Post-inhaled corticosteroid pulmonary tuberculosis and pneumonia increases lung cancer in patients with COPD.BMC Cancer 2016; 16(1):778BC
Inhaled corticosteroids (ICS) have been associated with decreased lung cancer risk. However, they have been associated with pulmonary infections (tuberculosis [TB] and pneumonia) in patients with chronic obstructive pulmonary disease (COPD). TB and pneumonia have increased lung cancer risk. The association between post-ICS pulmonary infections and lung cancer remains unclear.
We conducted a retrospective cohort study from 2003 to 2010 using the Taiwan National Health Insurance Research Database.
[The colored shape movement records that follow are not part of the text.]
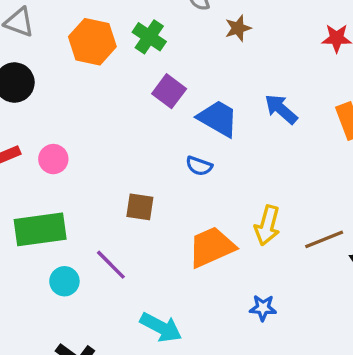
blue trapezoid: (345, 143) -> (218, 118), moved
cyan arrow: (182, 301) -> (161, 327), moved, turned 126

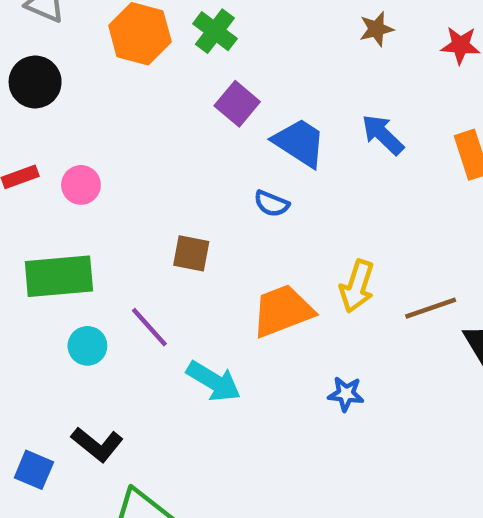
brown star: (238, 28) -> (376, 29), moved
cyan arrow: (161, 327) -> (214, 381), moved

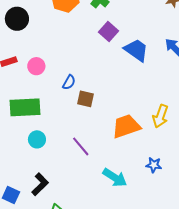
blue semicircle: (272, 204) -> (69, 82), moved, turned -84
purple line: (149, 327) -> (81, 146), moved
cyan arrow: (214, 381) -> (115, 178), moved
black L-shape: (97, 444) -> (40, 184), turned -85

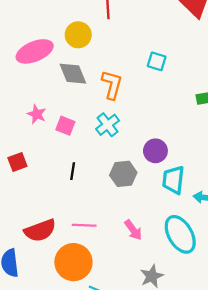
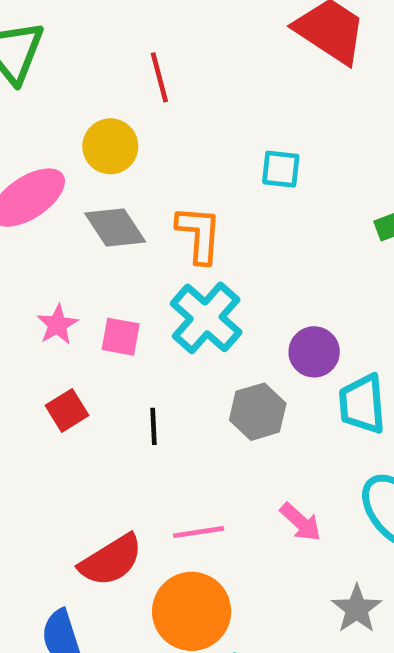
pink star: (37, 114) -> (57, 325), turned 30
cyan cross: (108, 125) -> (206, 318), size x1.4
red square: (17, 162) -> (67, 410), moved

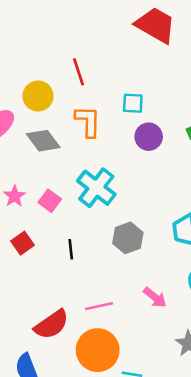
red line: (159, 77) -> (78, 72), moved
orange L-shape: (199, 234) -> (88, 121), moved
pink square: (121, 337) -> (50, 201), turned 30
purple circle: (314, 352) -> (149, 137), moved

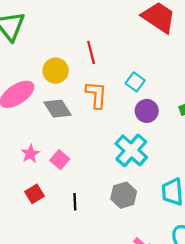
cyan square: (133, 103) -> (135, 82), turned 30
cyan cross: (96, 188) -> (131, 150), moved

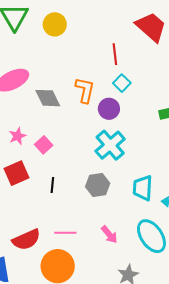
red line: (91, 52) -> (115, 54), moved
yellow circle: (56, 71) -> (55, 24), moved
purple circle: (147, 111) -> (109, 109), moved
red square: (34, 194) -> (16, 173), size x1.4

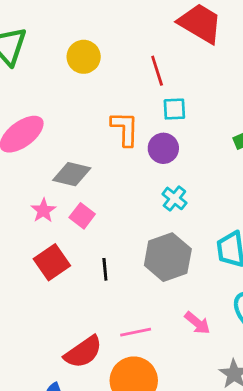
yellow circle: (55, 24) -> (84, 57), moved
cyan square: (122, 83) -> (174, 109), turned -36
gray diamond: (48, 98) -> (72, 174), moved, turned -40
cyan cross: (110, 145) -> (174, 198), size x0.6
gray hexagon: (98, 185) -> (168, 257), size x1.4

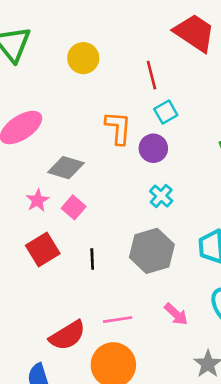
cyan square: (174, 109) -> (166, 112), turned -30

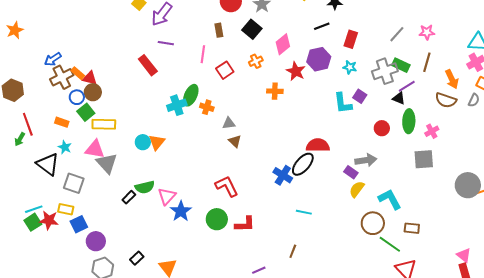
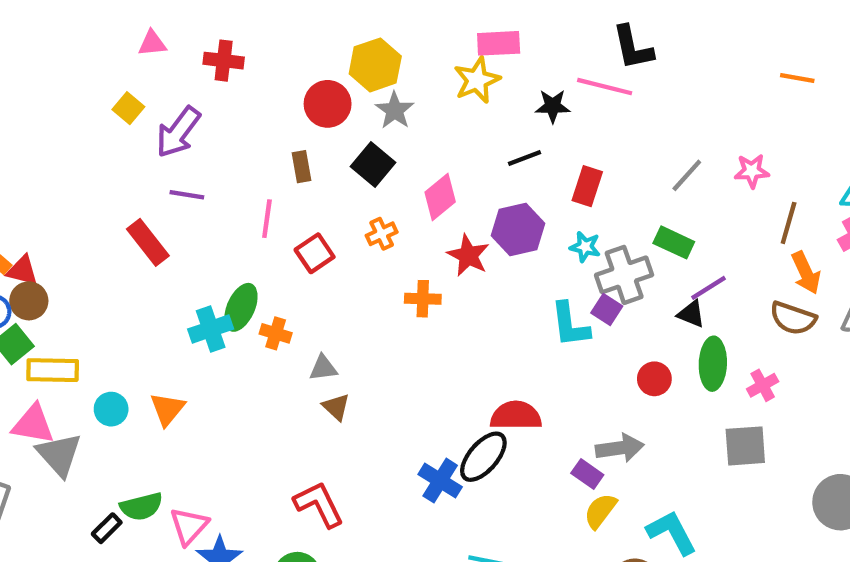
brown line: (427, 62) -> (789, 223), moved
green rectangle: (401, 65) -> (674, 242), moved
gray cross: (385, 71) -> (624, 275), moved
cyan circle: (143, 142) -> (111, 409), moved

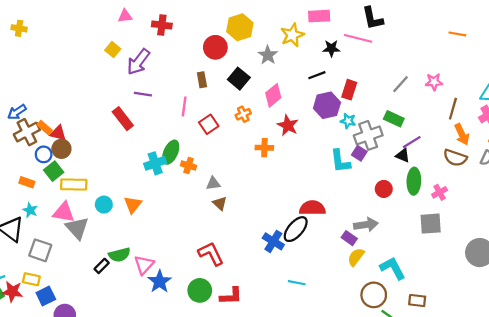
pink rectangle: (499, 43) -> (319, 16), moved
gray star: (395, 110) -> (268, 55), moved
purple hexagon: (518, 229) -> (327, 105), moved

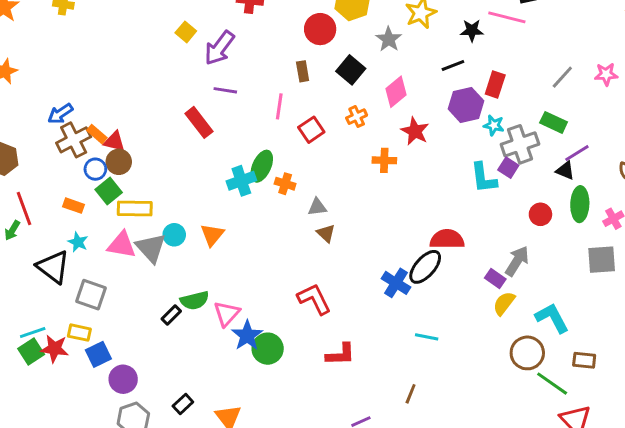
gray arrow: (366, 225) -> (517, 261), turned -50
gray triangle: (77, 228) -> (151, 248), moved
green circle: (200, 290) -> (268, 349), moved

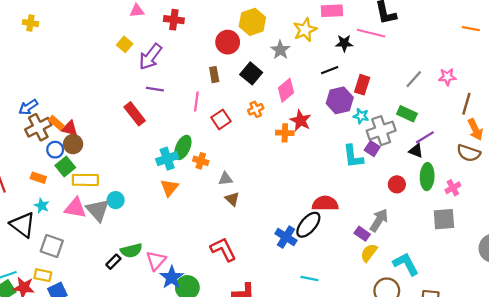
orange cross: (384, 160) -> (285, 133), moved
orange triangle: (212, 235) -> (169, 188), moved

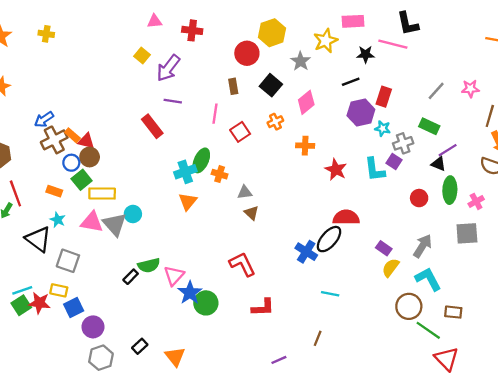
red star: (301, 121) -> (336, 170), moved
gray cross: (381, 131) -> (403, 143), size x0.7
gray arrow: (379, 220) -> (423, 246), moved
Among the 1,089,955 patients with COPD, we identified 8813 new users of ICS prescribed for a period of 3 months or more and 35,252 non-ICS users who were randomly matched for sex, age and date of ICS use from 2003 to 2005. Cox proportional hazard regression was used to estimate the hazard ratio (HR) of pulmonary infections in patients with/without ICS use.
The HRs for lung cancer in ICS users with sequential lung infections were as follows; 2.42 (95 % confidence interval [CI], 1.28-4.58) for individuals with TB, 2.37 (95 % CI, 1.01-5.54) for TB and pneumonia, and 1.17(95 % CI, 0.69-1.98) for those with pneumonia. For non-ICS users with pulmonary infections, the HRs were 1.68 (95 % CI, 0.78-3.65) for individual with TB and pneumonia, 1.42 (95 % CI, 0.89-2.26) for TB, and 0.95 (95 % CI, 0.62-1.46) for individuals with pneumonia.
COPD patients with TB /or pneumonia who used ICS had increased risk of lung cancer. Because the overall prognosis of lung cancer remains poor, screening tests are recommended for patients with these conditions.